Founded by a group of tribal social leaders in 2000 in collaboration with the villagers, the school also teaches the students agriculture, fishery, animal husbandry and forestry.

“In today’s global era forests, rivers, hills, wildlife, tribal languages and cultures are at stake. Noor Edpa is a philosophy to preserve these essential things,” said Etwa Oraon, one of the founders. 

Oraon, who is a Catholic priest and a teacher at Sacred Heart College, Shillong, came up with the idea of starting such a school. Along with a few friends, including senior IAS officer Vinod Kispotta and social leaders Joy Baxla and Ratan Tirkey, Oraon started the school in Gumla. 

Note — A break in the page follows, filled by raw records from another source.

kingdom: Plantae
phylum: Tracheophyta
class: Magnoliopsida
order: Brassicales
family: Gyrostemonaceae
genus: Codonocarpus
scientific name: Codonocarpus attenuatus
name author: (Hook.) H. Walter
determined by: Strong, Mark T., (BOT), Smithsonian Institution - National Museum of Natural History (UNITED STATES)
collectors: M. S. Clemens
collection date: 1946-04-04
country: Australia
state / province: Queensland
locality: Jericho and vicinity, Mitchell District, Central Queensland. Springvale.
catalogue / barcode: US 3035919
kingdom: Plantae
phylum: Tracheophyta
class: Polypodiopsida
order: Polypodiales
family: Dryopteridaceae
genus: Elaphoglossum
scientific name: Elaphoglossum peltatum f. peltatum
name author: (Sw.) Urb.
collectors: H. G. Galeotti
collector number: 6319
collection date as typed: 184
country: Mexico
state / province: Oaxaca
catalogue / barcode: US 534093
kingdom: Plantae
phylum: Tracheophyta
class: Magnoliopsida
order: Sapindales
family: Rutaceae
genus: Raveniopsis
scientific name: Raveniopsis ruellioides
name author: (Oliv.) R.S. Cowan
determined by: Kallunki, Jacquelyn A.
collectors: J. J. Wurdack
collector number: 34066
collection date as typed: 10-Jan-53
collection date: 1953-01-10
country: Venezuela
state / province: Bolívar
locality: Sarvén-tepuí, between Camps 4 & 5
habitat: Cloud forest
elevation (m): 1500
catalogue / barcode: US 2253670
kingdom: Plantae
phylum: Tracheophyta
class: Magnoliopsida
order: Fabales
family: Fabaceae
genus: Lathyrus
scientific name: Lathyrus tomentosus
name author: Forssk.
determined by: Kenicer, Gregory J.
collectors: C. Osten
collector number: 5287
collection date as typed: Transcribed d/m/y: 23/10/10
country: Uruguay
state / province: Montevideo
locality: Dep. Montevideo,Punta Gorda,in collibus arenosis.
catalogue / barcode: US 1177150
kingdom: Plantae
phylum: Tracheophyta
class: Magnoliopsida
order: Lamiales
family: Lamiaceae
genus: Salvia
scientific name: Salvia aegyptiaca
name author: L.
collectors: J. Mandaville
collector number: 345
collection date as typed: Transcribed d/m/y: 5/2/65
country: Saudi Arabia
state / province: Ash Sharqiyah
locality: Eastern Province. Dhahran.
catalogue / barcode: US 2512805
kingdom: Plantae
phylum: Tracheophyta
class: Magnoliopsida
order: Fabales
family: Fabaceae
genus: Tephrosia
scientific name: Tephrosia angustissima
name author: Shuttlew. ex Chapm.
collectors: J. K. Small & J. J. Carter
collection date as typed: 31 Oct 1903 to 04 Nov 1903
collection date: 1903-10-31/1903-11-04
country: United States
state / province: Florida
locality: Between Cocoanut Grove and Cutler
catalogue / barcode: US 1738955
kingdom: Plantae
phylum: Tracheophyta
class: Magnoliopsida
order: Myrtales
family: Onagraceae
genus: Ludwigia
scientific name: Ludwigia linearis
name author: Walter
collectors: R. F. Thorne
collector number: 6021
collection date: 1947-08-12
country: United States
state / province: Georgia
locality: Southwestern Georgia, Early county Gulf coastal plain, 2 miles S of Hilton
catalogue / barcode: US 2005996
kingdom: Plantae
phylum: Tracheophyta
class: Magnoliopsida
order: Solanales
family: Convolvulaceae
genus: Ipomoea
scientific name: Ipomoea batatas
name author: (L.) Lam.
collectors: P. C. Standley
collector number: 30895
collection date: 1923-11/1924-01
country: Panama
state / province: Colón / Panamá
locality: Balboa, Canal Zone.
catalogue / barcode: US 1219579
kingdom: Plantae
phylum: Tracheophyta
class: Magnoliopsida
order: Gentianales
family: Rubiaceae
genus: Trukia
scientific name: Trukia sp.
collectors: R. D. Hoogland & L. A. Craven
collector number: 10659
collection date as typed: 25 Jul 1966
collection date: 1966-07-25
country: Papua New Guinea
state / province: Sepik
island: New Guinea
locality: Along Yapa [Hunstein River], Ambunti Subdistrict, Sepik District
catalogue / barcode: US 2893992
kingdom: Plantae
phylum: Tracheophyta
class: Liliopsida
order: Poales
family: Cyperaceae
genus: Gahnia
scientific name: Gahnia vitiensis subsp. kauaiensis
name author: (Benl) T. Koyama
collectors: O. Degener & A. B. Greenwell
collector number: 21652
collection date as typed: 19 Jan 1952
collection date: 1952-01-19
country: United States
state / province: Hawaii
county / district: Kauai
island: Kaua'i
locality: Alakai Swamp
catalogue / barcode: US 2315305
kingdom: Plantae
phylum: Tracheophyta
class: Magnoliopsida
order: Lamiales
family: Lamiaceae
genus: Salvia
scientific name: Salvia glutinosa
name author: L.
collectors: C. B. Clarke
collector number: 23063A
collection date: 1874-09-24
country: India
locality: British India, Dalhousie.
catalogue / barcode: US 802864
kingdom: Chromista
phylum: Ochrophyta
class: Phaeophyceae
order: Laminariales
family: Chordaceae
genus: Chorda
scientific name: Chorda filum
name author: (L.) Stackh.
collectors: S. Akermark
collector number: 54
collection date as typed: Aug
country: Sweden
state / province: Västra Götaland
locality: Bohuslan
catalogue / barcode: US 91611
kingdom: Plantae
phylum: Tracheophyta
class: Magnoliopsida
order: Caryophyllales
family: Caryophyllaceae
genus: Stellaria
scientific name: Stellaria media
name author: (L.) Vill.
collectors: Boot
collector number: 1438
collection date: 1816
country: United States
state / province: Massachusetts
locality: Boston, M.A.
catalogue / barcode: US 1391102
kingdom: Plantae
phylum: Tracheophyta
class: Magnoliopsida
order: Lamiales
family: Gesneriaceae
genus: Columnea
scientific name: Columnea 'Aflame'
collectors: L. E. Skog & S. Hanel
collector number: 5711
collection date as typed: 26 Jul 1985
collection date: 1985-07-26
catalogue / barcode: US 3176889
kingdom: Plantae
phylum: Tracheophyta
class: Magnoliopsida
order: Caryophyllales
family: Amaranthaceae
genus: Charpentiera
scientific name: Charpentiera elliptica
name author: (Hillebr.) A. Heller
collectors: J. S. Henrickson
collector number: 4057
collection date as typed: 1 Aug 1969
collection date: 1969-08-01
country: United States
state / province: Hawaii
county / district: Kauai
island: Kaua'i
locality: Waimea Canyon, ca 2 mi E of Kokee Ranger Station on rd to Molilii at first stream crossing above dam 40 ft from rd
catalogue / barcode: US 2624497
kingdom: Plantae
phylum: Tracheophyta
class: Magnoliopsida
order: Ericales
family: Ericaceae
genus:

The villagers pooled together their resources to start the school. Later, Oraon and other founders mobilised resources from various quarters to keep it running. “The villagers are with us on our mission,” Baxla is on record having said. 

The students understand the responsibility that is being reposed on them and have taken it seriously.

“We are very happy to learn Prime Minister Modiji spoke about our school and the importance of using the mother tongue to read and write. I feel lucky to be a part of this dream project,” said a tribal girl student in Class V at Noor Edpa. The management of the institution has applied to Jharkhand Academic Council for affiliation. 

Though Noor Edpa is different from other schools in terms of the educational format, the subjects taught in other educational institutions are taught here too — the only difference being the medium and the focus of education.

“We are hopeful of producing a different group of educated tribal youths, who would be linked locally with their tribal language and connected globally with English,” Baxla thinks.